Göze Çarpanlar Holokost

Post-Komünist Devletler Holokost Hafızasını Nasıl Gasp Etti

Birçok Doğu Avrupa ülkesi İkinci Dünya Savaşı sırasında topraklarında işlenen suçlarla ilgili dürüst bir diyalog başlatmaya çekiniyorlar. Bunun yerine Holokost hafızasını komünizmi karalamak için ele geçirdiler.

Yazan: Jelena Subotic 18 Kasım 2019 Kaynak: Balkan Insights Çeviren: Nesi Altaras

1942 baharındaki birkaç kısa ayda Sırbistan Yahudilerinin yarısı – çalışma yaşındaki Yahudi erkeklerin neredeyse tamamı 1941’de vurulduğu için çoğunlukla kadın, çocuk ve yaşlılar – Belgrad Sirk Alanı’nda, Sava nehrinin öte yanında, şehir merkezinin hemen karşısında, Sajmiste’deki Semlin Nazi ölüm kampına gidip gelen, normal bir araç olarak gizlenen mobil gaz kamyonetinde öldürüldü. Haziran 1942’de Sırbistan’daki Alman Güvenlik Polisi başı Emanuel Schafer üstlerine “Serbien ist Judenfrei” (“Surbistan Yahudilerden temizlenmiştir” raporunu verdi. Böylece Belgrad ‘Judenfrei’ (‘Yahudisiz’) terimini taşıyan ilk Avrupa şehri ve Sırbistan bu ismi taşıyan ikinci Nazi işgali altındaki alan oldu (İlki Estonya’ydı). Kalan Yahudiler ya kırsal alanlarda saklanıyor ya da Partizan direnişe katılmışlardı.

Semlin kampı Holokost tarih yazımı için ayrıca önemli çünkü Avrupalı Yahudilerin katlindeki tırmanışı gösteriyor. Mobil gaz kamyonetinin sistematik kullanımı Nazi katil taktiklerindeki özelleşme ve rutinleşmeyi ortaya koyuyor. Bu metodolojik atılım yakında tüm Doğu Avrupa ölüm kamplarında ortaya çıktı. Burası ayrıca Sırbistan’daki Holokost topolojisinin merkezi.

Ancak bugün Semlin kampının yeri grotesk bir hafızasızlık (non-memory) mekânı. Kamptan kalan binalar çöp, büyüyen çimen ve sokak hayvanları tarafından ele geçirilmiş.

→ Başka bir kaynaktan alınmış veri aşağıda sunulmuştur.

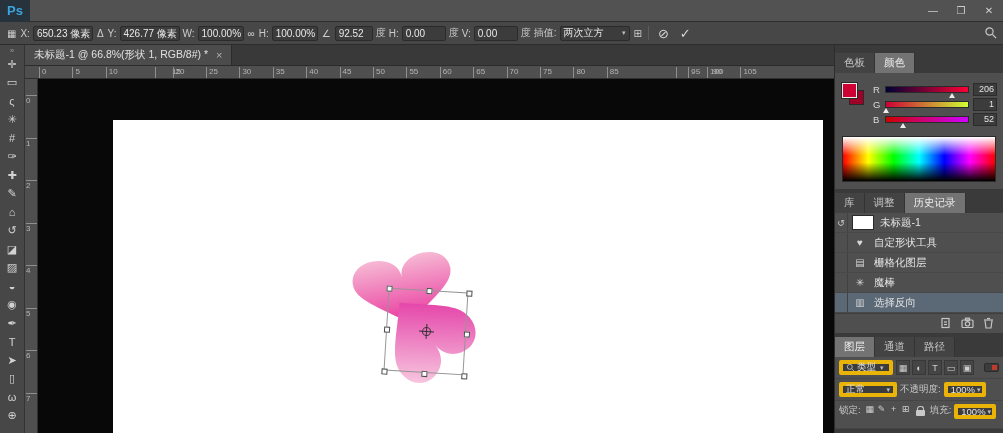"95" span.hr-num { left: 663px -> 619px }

Binalar çöküyor, bazıları küçük işlemetlere dönüşmüş – biri araba tamircisi, biri bakkal, biri depo, biri terk edilmiş, depresif bir çocuk parkı ve biri hükümetteki partinin ofisi. Yakındaki yeni ve parlak Usce AVM ağaç tepelerinden parlıyor. Semlin kampının hikayesi ve Sırbistan’daki Holokost’un tarihi, Sırbistan’daki toplumsal hafızanın tamamen dışında.

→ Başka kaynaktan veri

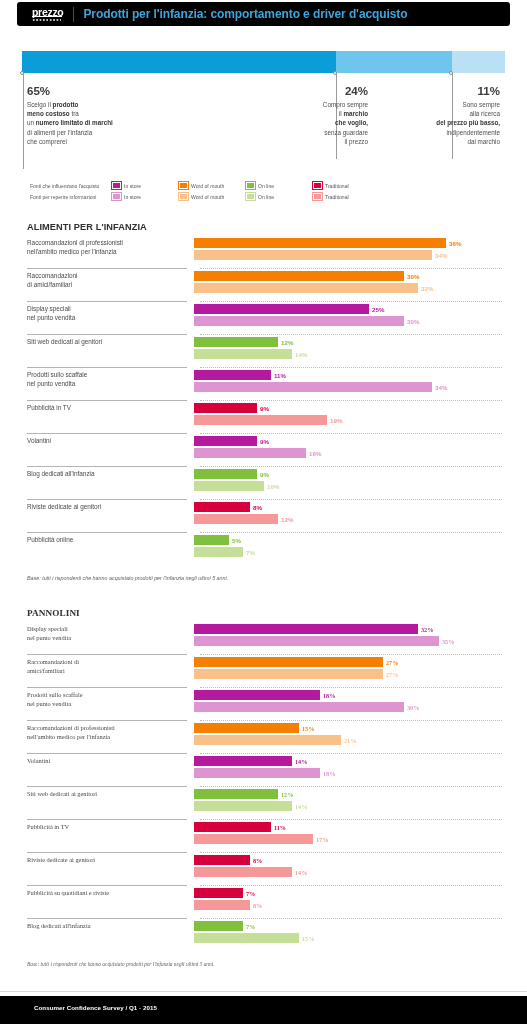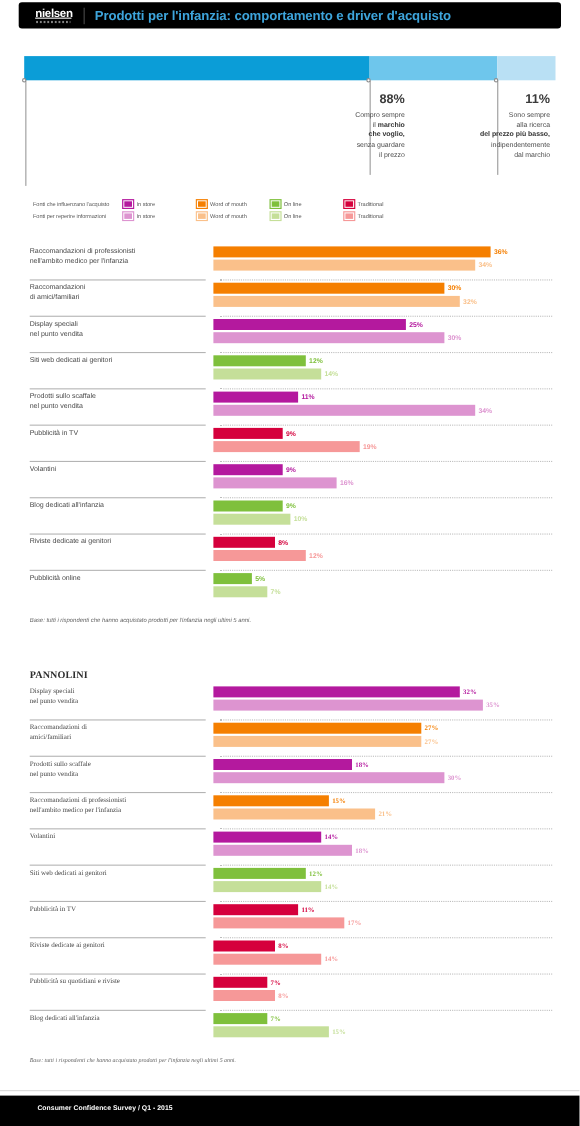"nielsen" span { text: nielsen -> prezzo }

Buna rağmen Holokost imgeleri her yerde. 2014 yılında Sırbistan Tarih Müzesi ‘Bir Halk Adına – Sırbistan’da Siyasi Baskı 1944-1953’ adlı, çok gündeme gelen bir sergi açtı. Burada hem yeni ortaya çıkan tarihi belgeler hem de komünist suçlar için deliller gösterilecekti. Bu suçlar suikast, kaçırılma ve tutuklanmalardan kolektivizasyon, siyasi davalar ve baskıya kadar uzanıyordu.

Sergide aslında gösterilen ise tamamen rastgele ve bağlamdan yoksun fotoğraflardı. Fotoğraflarda ‘komünizmin kurbanları’ olarak gösterilen kişilerin masumken bazıları aslında faşistlerle çalışan ortaklar, ihanet hükümeti üyeleri, sağcı milisler ve Mihver destekçisi Chetnik yanlılarıydı.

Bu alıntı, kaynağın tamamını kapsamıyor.